ZION NATIONAL PARK – Two groups of people from two different states were helped from The Subway in Zion National Park Monday night after losing their way, joining forces and calling for help.
The first call was received at 9:15 p.m., Darrell Cashin, Washington County Sheriff’s deputy and search and rescue liaison, said.
A 53-year-old man and 47-year-old woman from Ohio had lost their way while hiking in the area. A 60-year-old man and his son, both of New Jersey, also became lost while hiking.
The two groups did not know each other, although they had met briefly on the trail in the morning and then parted ways.
“Both groups ended up getting lost for about three hours in there,” Cashin said.
The couple from Ohio were looking for a side canyon within The Subway, Cashin said. The father and son from New Jersey were hiking back and could not find the way out of The Subway.
“They thought they missed the exit, but what happened is they didn’t actually get far enough down,” he said.
The father and son were still further north than the exit to The Subway.
“So the two different groups ended up finding each other,” Cashin said. “All of them were lost, but they ended up finding each other.”
Staying together at that point was a smart move for the four hikers, Cashin said.
The group was wet and cold from rappelling and had also run out of water.

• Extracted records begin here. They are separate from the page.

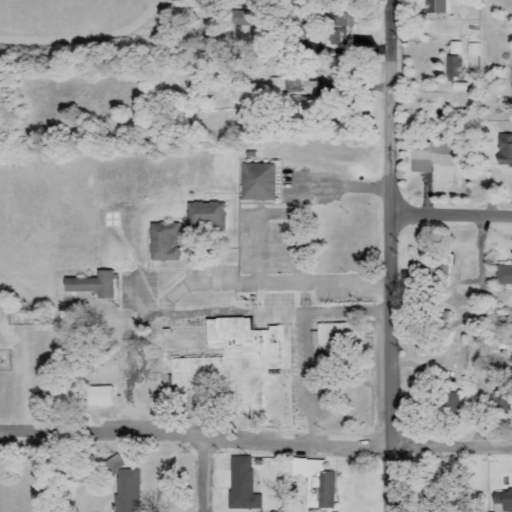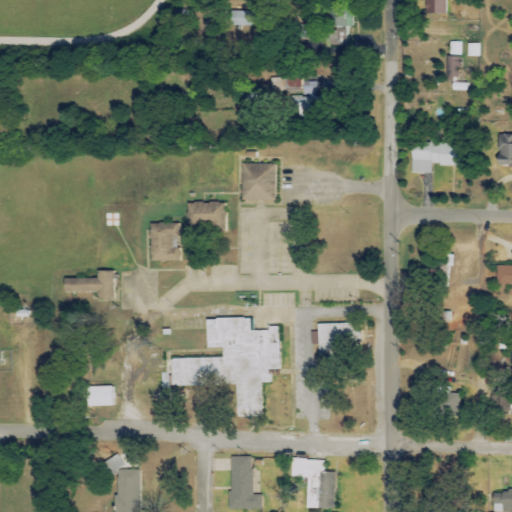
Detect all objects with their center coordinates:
building: (435, 6)
building: (243, 18)
building: (336, 27)
road: (86, 41)
building: (455, 48)
building: (473, 50)
building: (453, 69)
building: (310, 106)
road: (385, 107)
building: (504, 151)
building: (437, 156)
building: (258, 182)
road: (345, 191)
building: (207, 215)
road: (448, 217)
helipad: (116, 225)
building: (164, 242)
building: (444, 272)
building: (503, 275)
road: (197, 283)
building: (93, 286)
road: (481, 334)
building: (336, 338)
road: (308, 340)
building: (236, 360)
building: (232, 362)
road: (387, 363)
building: (98, 396)
building: (452, 404)
building: (504, 404)
road: (255, 443)
road: (204, 477)
building: (315, 483)
building: (242, 485)
building: (125, 490)
building: (502, 501)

With the 60-year-old man getting weak, shivering and becoming hypothermic, Cashin said, they decided to call for help.
The group tried multiple locations before they were able to make contact with emergency responders by cellphone. Once contact was made, they were able to give GPS coordinates, which, although inaccurate, helped rescuers find the general area.
Dispatch was able to make contact with the group again and verify that they were in The Subway. The rescue team hiked in and found the hikers 2 miles from the Left Fork Trailhead.
All four people were able to hike out with rescuers, and the operation was wrapped up by 2 a.m. Tuesday.
A team of six search and rescue volunteers responded to the incident, along with Washington County Sheriff’s Office personnel.
This was the second long night and successful rescue for the SAR team, which spent Sunday night rescuing two hikers in Snow Canyon State Park. Both rescues ended well.
“That’s two in a row,” Cashin said. “So hopefully people will take notice and realize that it’s getting darker earlier … it’s getting colder, and they need to get a little bit more prepared for those situations where it may take them longer than they think and they end up there after dark or without enough supplies, or both.”
The rescued hikers were reasonably well prepared, Cashin said, but they ran out of supplies because they became lost. One couple had run out of water but were using filtering straws to drink from the creek. Cashin said they had wet suits and enough clothing but were still becoming chilled as the temperature dropped in the canyon.
“Even though it’s cooler at this time of year, you need just as much water as if it were midsummer,” Cashin said, “because as your body gets cold, it uses more energy to try to stay warm. So you need just as much fluid, even when it gets colder.”
This report is based on preliminary information provided by emergency responders and may not contain the full scope of findings.